EXCERPT TO READ —
---
name: think-pairwise-comparison
description: Produces a binary-vote comparison matrix (every pair judged A-beats-B), a derived ranking, and a consistency check, ordering options without any criteria axis or absolute scoring. Use when items must be ranked but no defensible scale or articulable criteria exist. Not a criteria-weighted option matrix and not a base-rate forecast.
license: Apache-2.0
metadata:
  id: thinking-framework-skills.pairwise-comparison
  family: decision-and-option-evaluation
  evidence-tier: "P"
  version: 0.1.0
  standard: "0.8"
---
<!-- thinking-framework-skills | https://github.com/product-on-purpose/thinking-framework-skills | Apache-2.0 -->
# Pairwise Comparison

Ranking a set of options holistically forces an unstable judgment: "rank these six from best to worst" or "score each from 1 to 10" demands a fixed internal scale and a memory of how earlier items were scored, and that scale wobbles. Pairwise comparison replaces the one hard holistic ranking with a series of isolated two-item judgments. For every pair it asks the single easier question - which of these two is better? - then tallies each item's wins into a matrix and reads the ranking off the tally. The durable move is psychophysical: a person (or an agent) holds a far more stable signal for "A beats B" than for "A is a 7," because the binary judgment needs no absolute scale and no criteria axis. The matrix also exposes its own quality - a cycle (A beats B, B beats C, C beats A) is a visible inconsistency to revisit, not a hidden error.

The output is a **binary-vote comparison matrix**: every pair judged A-beats-B, the derived ranking (each option's win count, ties broken by head-to-head), and a consistency check that surfaces any cycles. There is deliberately no criteria column and no absolute score. This is the narrow, honest reading of the technique - rank when you cannot score - and it is scoped precisely to the case the weighted-matrix skills disclaim.

## When to Use

- Items must be ordered, but no one can defend a 1-to-10 scale and the criteria that would justify a score genuinely cannot be articulated (qualitative artifacts - writing samples, design submissions, shortlisted proposals - where holistic marking is noisy).
- The decision-maker can reliably say "this one beats that one" for any pair, even though they cannot say "this one is a 7."
- The set is small enough to compare every pair by hand (roughly up to 6-8 items; the full set is n(n-1)/2 judgments - 15 for six items, 28 for eight).
- A surfaced cycle (an intransitivity) would be useful information - a prompt to re-examine two judgments - rather than noise to suppress.

## When NOT to Use

- **Do not use it when criteria are nameable and a scale is defensible.** That is `think-decision-option-review` - the criteria-weighted option matrix. Its procedure already defines and weights the criteria, scores each option on a stated scale, and surfaces tradeoffs. If you can say what a high score means, that skill is faster and more inspectable, and pairwise voting on the criteria is just an elaborate way to fill one weight column it already owns. Pairwise comparison occupies the case `think-decision-option-review` explicitly disclaims ("when the criteria genuinely cannot be articulated").
- **Do not use it to weight criteria for a scoring model.** Comparing two criteria at a time to set their relative importance (the AHP / PAPRIKA elicitation) produces no new artifact - it fills the weight vector of `think-decision-option-review`. Route criteria-weighting there as an optional elicitation, not here.

ACTIVITY — Reproduce the passage of the pairwise comparison guide above word for word, from "- **Do not use it to" up to and including "elicitation, not here.".

EXCERPTED RECORDS —
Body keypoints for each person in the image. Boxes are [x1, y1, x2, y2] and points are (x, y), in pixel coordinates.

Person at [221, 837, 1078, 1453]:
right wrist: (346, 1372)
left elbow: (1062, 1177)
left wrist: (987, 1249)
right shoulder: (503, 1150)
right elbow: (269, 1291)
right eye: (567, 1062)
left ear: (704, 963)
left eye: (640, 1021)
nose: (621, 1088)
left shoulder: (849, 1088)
* * *
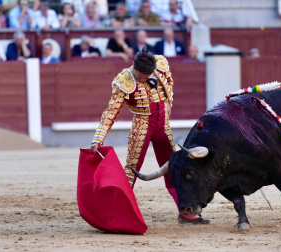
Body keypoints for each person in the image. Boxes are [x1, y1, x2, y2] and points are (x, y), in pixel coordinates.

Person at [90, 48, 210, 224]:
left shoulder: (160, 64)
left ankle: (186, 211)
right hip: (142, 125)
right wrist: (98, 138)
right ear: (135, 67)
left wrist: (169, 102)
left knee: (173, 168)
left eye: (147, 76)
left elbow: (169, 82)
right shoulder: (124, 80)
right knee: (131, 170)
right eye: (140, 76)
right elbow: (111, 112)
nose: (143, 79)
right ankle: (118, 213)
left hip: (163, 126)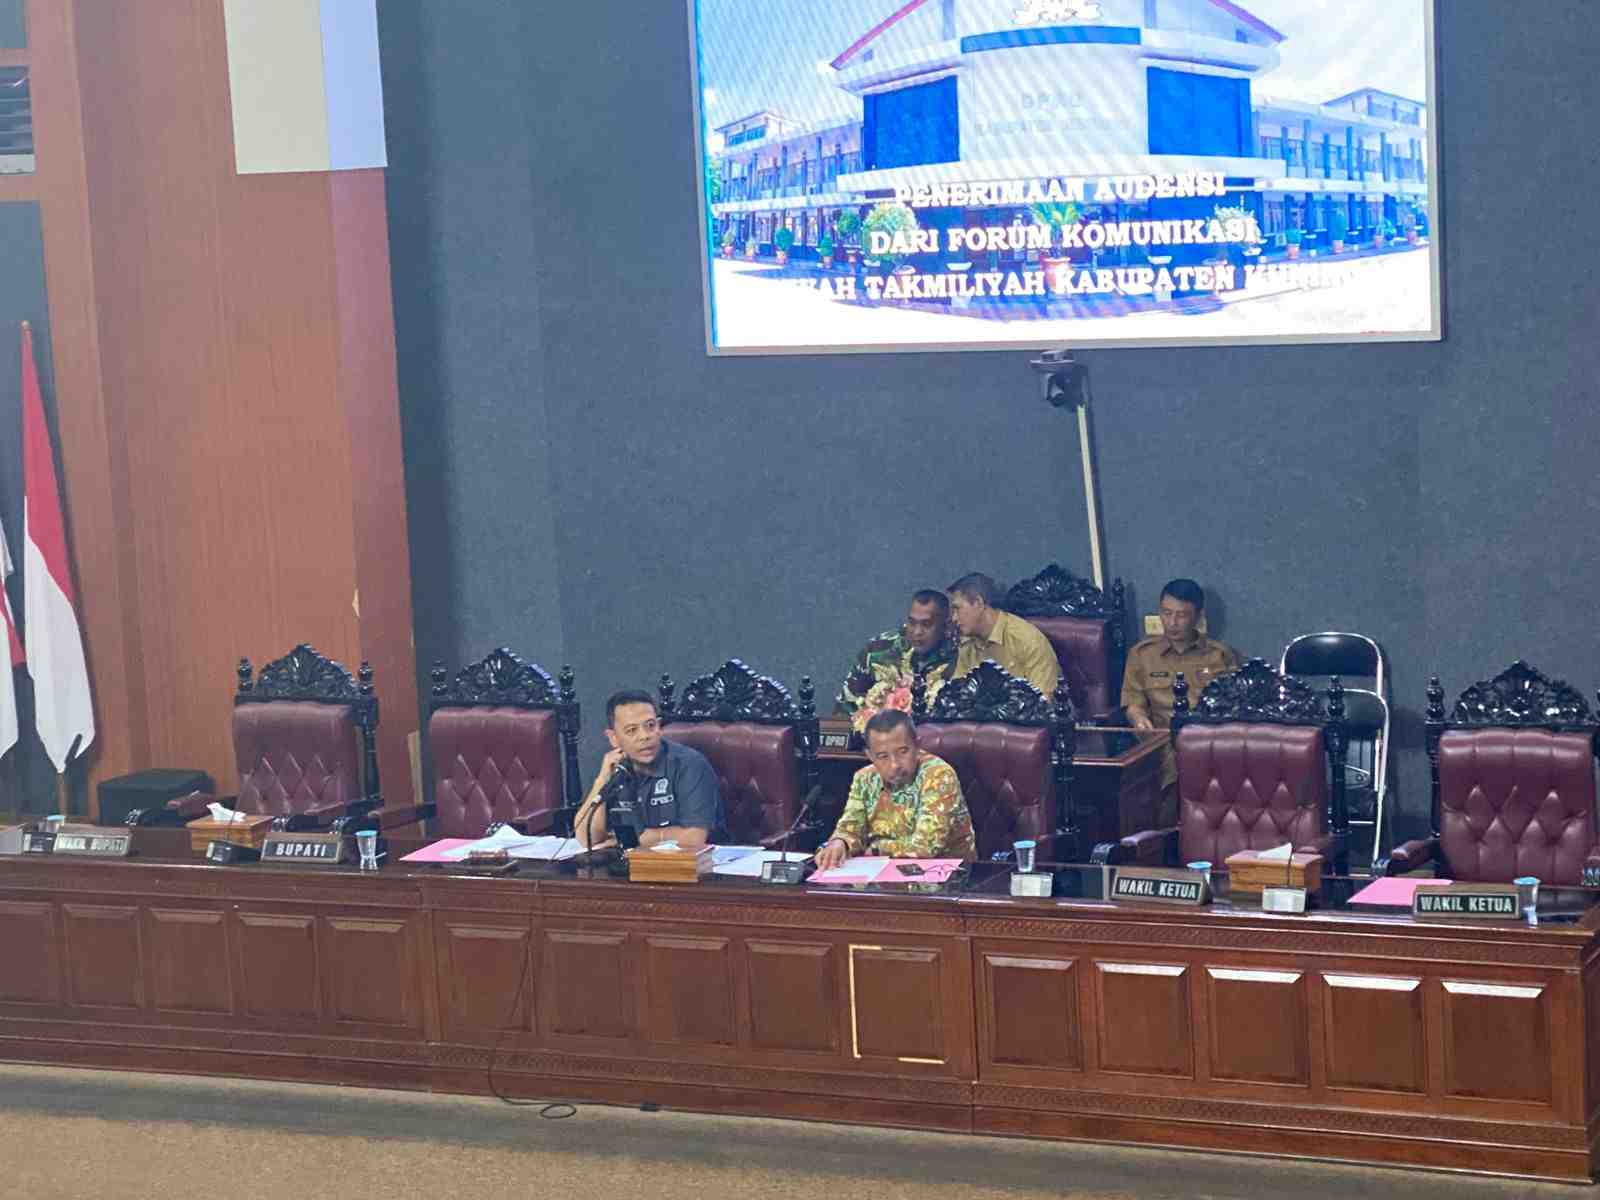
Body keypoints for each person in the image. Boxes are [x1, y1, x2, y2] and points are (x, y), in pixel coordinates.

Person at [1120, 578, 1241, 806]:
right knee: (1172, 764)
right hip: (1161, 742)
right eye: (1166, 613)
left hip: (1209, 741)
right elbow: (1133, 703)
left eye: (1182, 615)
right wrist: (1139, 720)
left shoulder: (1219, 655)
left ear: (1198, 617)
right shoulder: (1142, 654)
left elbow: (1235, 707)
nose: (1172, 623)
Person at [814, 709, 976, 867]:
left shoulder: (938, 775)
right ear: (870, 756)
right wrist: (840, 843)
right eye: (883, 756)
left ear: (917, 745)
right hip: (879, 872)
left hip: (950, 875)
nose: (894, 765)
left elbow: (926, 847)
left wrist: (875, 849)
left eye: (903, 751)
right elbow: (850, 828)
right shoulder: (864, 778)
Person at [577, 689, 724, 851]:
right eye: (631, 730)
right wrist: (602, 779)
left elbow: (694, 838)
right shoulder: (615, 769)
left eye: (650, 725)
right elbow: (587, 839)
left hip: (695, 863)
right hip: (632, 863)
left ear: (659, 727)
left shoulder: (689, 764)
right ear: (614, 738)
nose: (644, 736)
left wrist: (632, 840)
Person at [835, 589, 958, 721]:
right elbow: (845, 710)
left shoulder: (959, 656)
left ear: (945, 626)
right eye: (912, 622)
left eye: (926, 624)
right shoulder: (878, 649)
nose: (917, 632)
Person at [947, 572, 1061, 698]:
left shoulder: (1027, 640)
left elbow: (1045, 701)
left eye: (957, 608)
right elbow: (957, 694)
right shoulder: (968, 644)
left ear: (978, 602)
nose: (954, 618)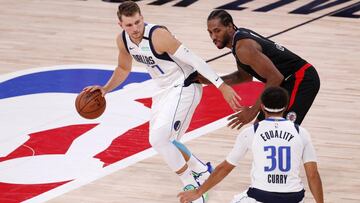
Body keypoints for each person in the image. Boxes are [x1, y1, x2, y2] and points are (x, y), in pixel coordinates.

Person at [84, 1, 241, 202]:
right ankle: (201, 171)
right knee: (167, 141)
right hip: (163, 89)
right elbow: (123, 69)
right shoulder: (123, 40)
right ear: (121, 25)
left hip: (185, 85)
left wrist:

RESULT OF THIS TASK —
- **Do not use it to weight criteria for a scoring model.** Comparing two criteria at a time to set their relative importance (the AHP / PAPRIKA elicitation) produces no new artifact - it fills the weight vector of `think-decision-option-review`. Route criteria-weighting there as an optional elicitation, not here.